**Work request:** Pull every line that holds the word "products" from the entries.

[Data entries]
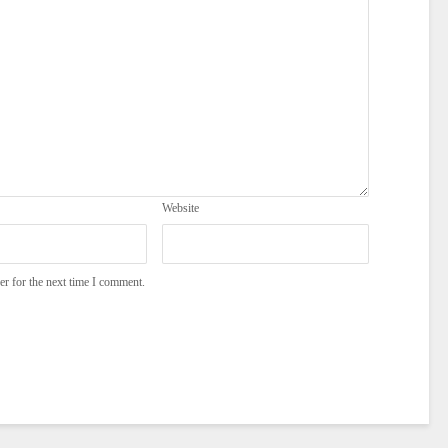
Website
er for the next time I comment.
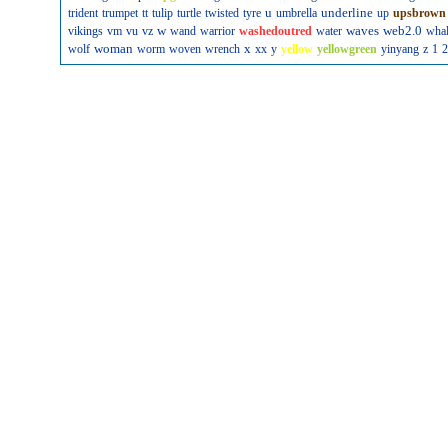
u
underline
trident
trumpet
tt
tulip
turtle
twisted
tyre
umbrella
up
upsbrown
w
waves
web2.0
vikings
vm
vu
vz
wand
warrior
washedoutred
water
wha
woman
x
wolf
worm
woven
wrench
xx
y
yellow
yellowgreen
yinyang
z
1
2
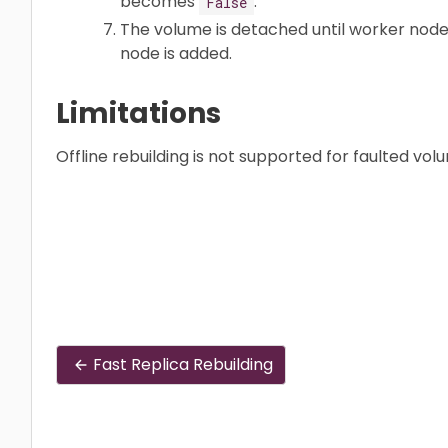
becomes
.
False
The volume is detached until worker node
node is added.
Limitations
Offline rebuilding is not supported for faulted vol
Fast Replica Rebuilding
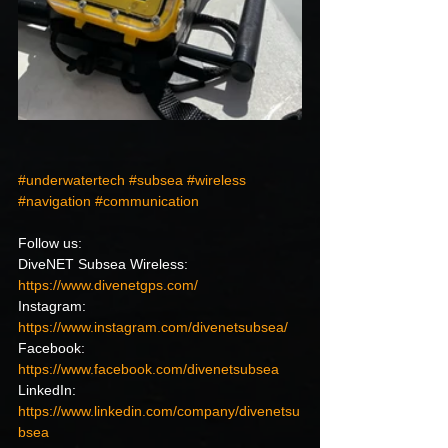
#underwatertech
#subsea
#wireless
#navigation
#communication
Follow us:
DiveNET Subsea Wireless: 
https://www.divenetgps.com/
Instagram: 
https://www.instagram.com/divenetsubsea/
Facebook: 
https://www.facebook.com/divenetsubsea
LinkedIn: 
https://www.linkedin.com/company/divenetsu
bsea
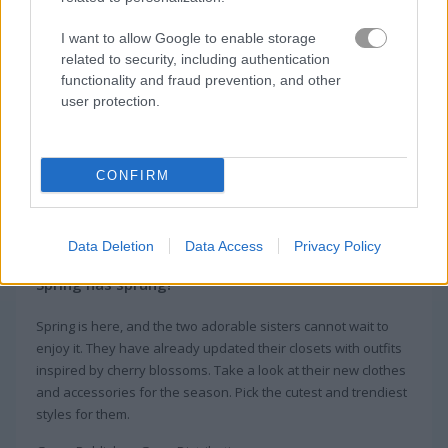
I want to allow Google to enable storage
related to security, including authentication
functionality and fraud prevention, and other
user protection.
CONFIRM
About Princess Spring
Fashion
Data Deletion
Data Access
Privacy Policy
Spring has sprung!
Spring is here, and the two adorable sisters cannot wait to
enjoy it. They have already updated their closets with outfits
inspired by cherry blossoms. Take a look at their new clothes
and accessories for the season. Pick the cutest and trendiest
styles for them.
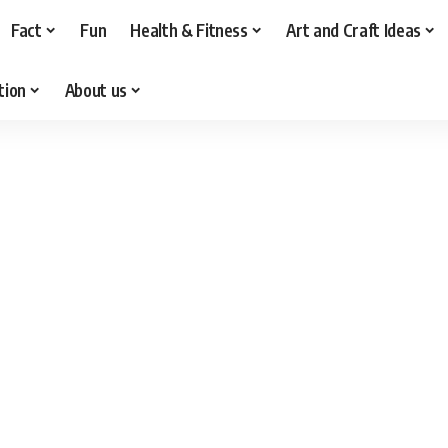
Fact
Fun
Health & Fitness
Art and Craft Ideas
tion
About us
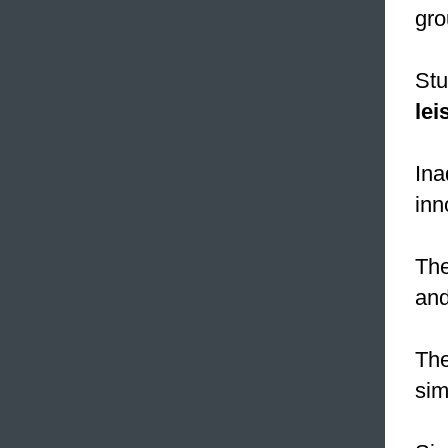
gro
Stu
lei
In
inn
Th
and
Th
sim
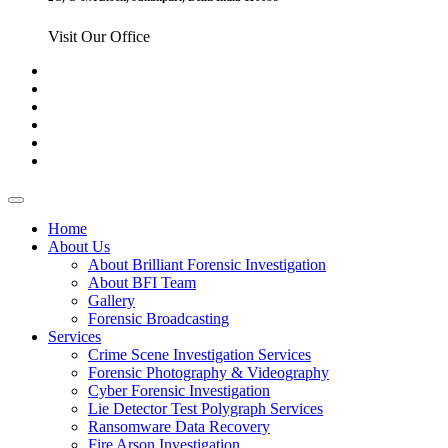
Visit Our Office
Home
About Us
About Brilliant Forensic Investigation
About BFI Team
Gallery
Forensic Broadcasting
Services
Crime Scene Investigation Services
Forensic Photography & Videography
Cyber Forensic Investigation
Lie Detector Test Polygraph Services
Ransomware Data Recovery
Fire Arson Investigation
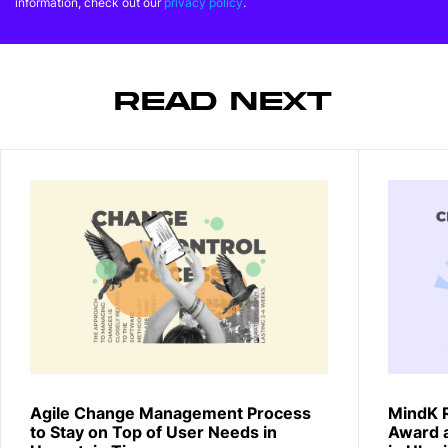
information, check out our
privacy policy
.
READ NEXT
Agile Change Management Process
MindK 
to Stay on Top of User Needs in
Award 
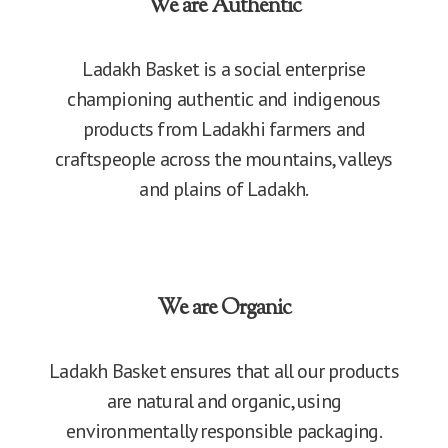
We are Authentic
Ladakh Basket is a social enterprise
championing authentic and indigenous
products from Ladakhi farmers and
craftspeople across the mountains, valleys
and plains of Ladakh.
We are Organic
Ladakh Basket ensures that all our products
are natural and organic, using
environmentally responsible packaging.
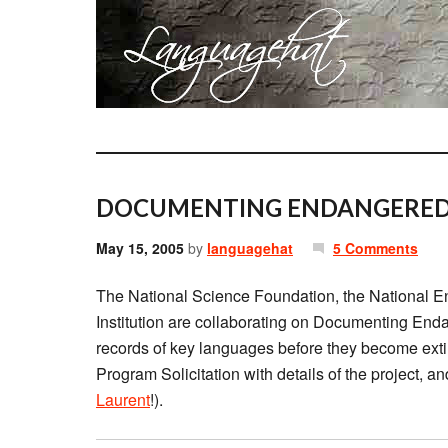
DOCUMENTING ENDANGERED
May 15, 2005
by
languagehat
5 Comments
The National Science Foundation, the National E
Institution are collaborating on Documenting Enda
records of key languages before they become ext
Program Solicitation with details of the project, a
Laurent
!).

**Exercise output:**
products from Ladakhi farmers and
Ladakh Basket ensures that all our products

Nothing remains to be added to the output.